Funding our network

Recent years have seen unprecedented Government investment in rail, a move designed to reinvigorate our national rail system after decades of under-investment. 

Rail delivers up to $3.3 billion in often unseen benefits to New Zealand every year, including reducing congestion and road maintenance costs, and improving road safety by taking heavy and light vehicles off our roads.

Rail is an important way for reducing New Zealand’s transport emissions. Commuter rail in Auckland and Wellington means around 26 million fewer car trips a year, and each tonne of freight carried by rail has 60 per cent fewer emissions than the equivalent amount carried by road.

Raising the standard of the national rail network – the tracks, bridges and other rail infrastructure across the country - is crucial for ensuring freight and passenger services can operate reliably.
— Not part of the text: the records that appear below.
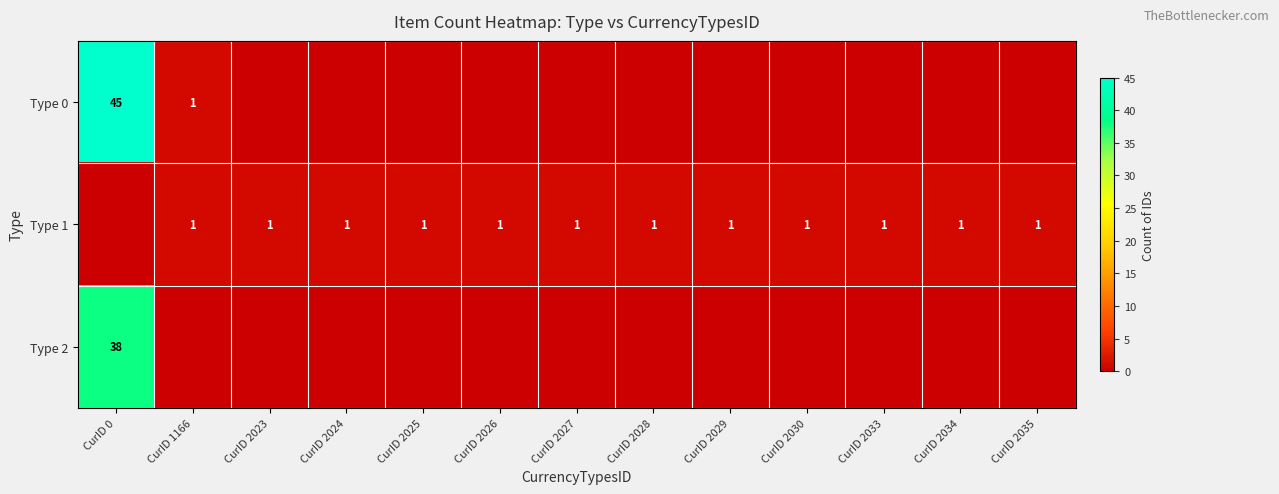

True or false: Type 1 has a value of 1 at CurID 2023.

True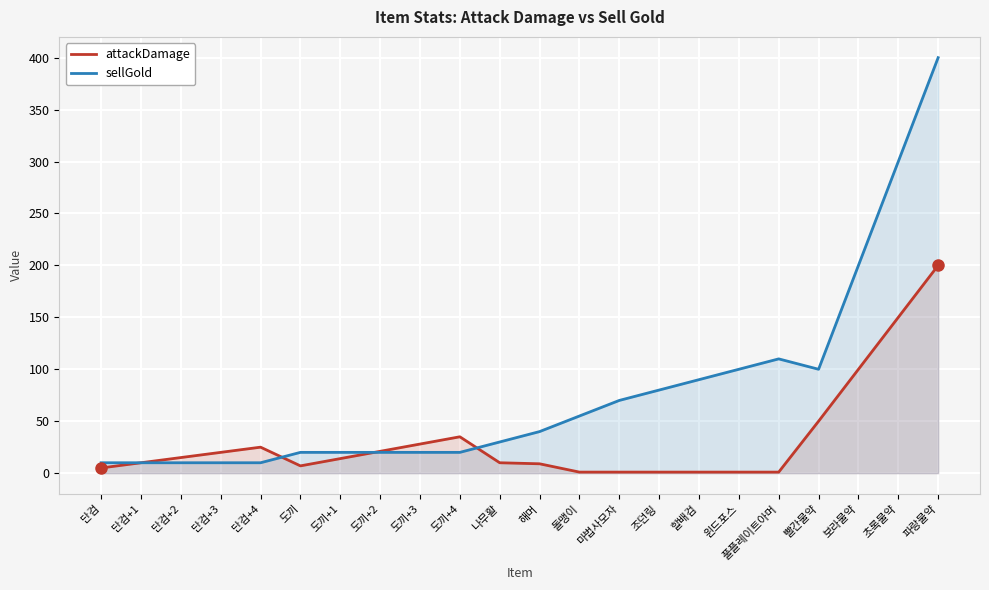

What is the average value of the attackDamage series?

32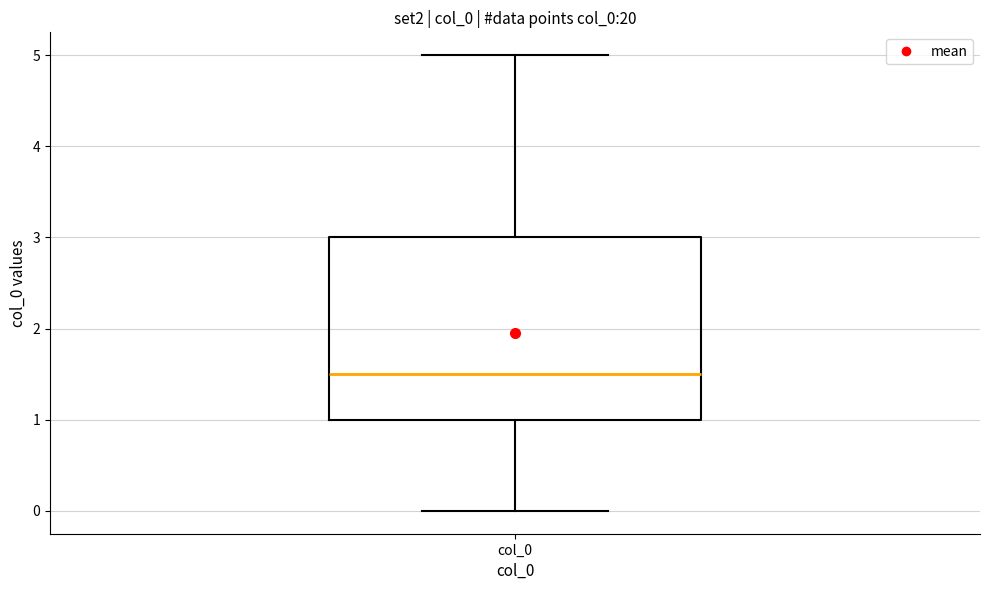

Where does the lower whisker of the box for col_0 end on the y-axis? The values are not printed on the chart, so give them approximately, as read against the axis.

0.0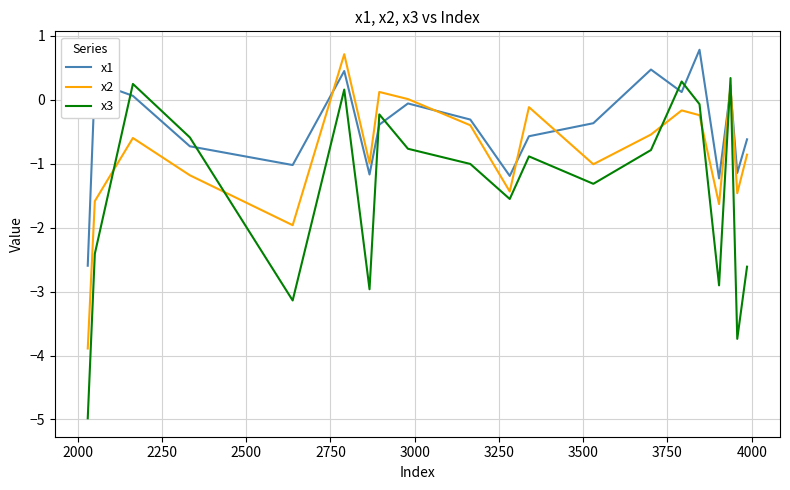

What are all the series names shown in the legend?

x1, x2, x3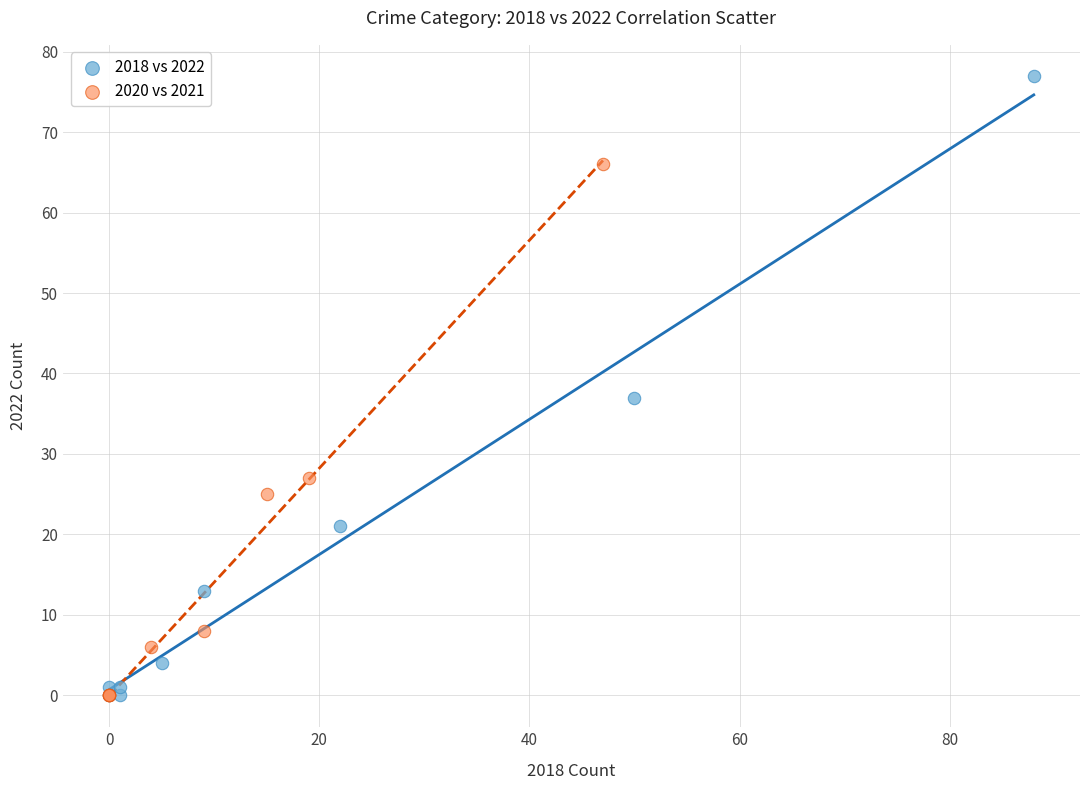

Which series contains the highest Y value?

2018 vs 2022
In 2021 the Government introduced a more sustainable model for funding ongoing network maintenance and renewals. The changes saw the introduction of KiwiRail’s Rail Network Investment Programme (RNIP), a three-yearly plan for network maintenance nationwide over the first two RNIP cycles

Government funded rail projects

Successive Governments have also made a number of investments to improve and extend the national rail network.

More than $3 billion has been invested in rail infrastructure projects, including:

  • Carrying out major renewals of the Auckland metro network, to enable more frequent passenger trains across the city when the City Rail Link opens.
  • Building a third main line in South Auckland that will ease congestion and support growth on the busiest part of Auckland metro rail network.
  • Extending electrification from Papakura to Pukekohe and building three new railway stations in southern Auckland – which bring electric metro trains into this growing part of the city for the first time.
  • Renewals across the Wellington metro network and improvements to allow more passenger trains to run – such as double tracking between Trentham and Upper Hutt, track improvements and a new platform at Plimmerton, changes to the rail approach to the Wellington Railway Station, new substations to power the network, and track, platforms, signals and level crossing upgrades in the Wairarapa.
  • Significant upgrades to the rail line between Auckland and Whangārei, which has allowed modern hi-cube shipping containers to be moved by rail to and from Northland for the first time. Land has been purchased and a detailed business case has been developed to build a new rail line – the Marsden Point Rail Link – which will rail connect Northport
  • Initial work on a Regional Freight Hub near Palmerston North, including high level design of the hub, designation and some property purchase.